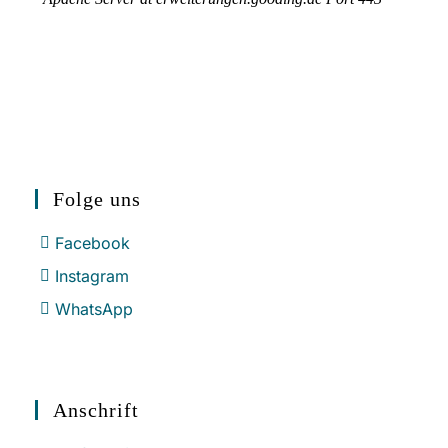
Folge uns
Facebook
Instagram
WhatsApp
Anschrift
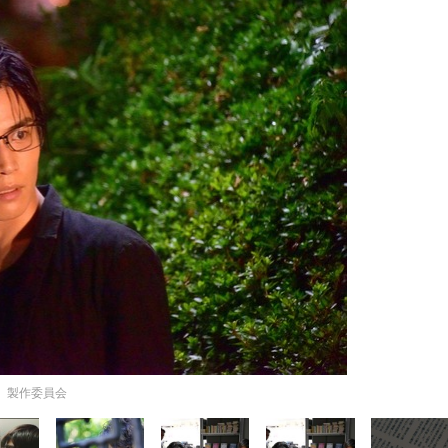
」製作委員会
--
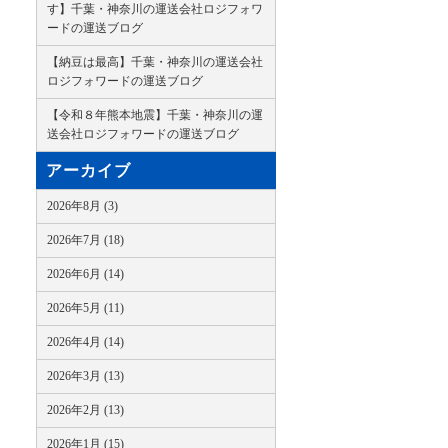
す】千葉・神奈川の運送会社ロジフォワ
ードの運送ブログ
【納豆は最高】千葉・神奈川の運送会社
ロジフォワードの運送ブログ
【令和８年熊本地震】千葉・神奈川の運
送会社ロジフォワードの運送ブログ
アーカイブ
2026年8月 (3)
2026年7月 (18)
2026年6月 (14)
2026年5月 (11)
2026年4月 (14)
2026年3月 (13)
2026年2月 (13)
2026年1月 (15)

Task brief >> Return the span of lines in the data above that opens at the line with "2026年7月 (18)" and closes at the line with "2026年1月 (15)", exactly, ends included, nothing else.

Result below >>
2026年7月 (18)
2026年6月 (14)
2026年5月 (11)
2026年4月 (14)
2026年3月 (13)
2026年2月 (13)
2026年1月 (15)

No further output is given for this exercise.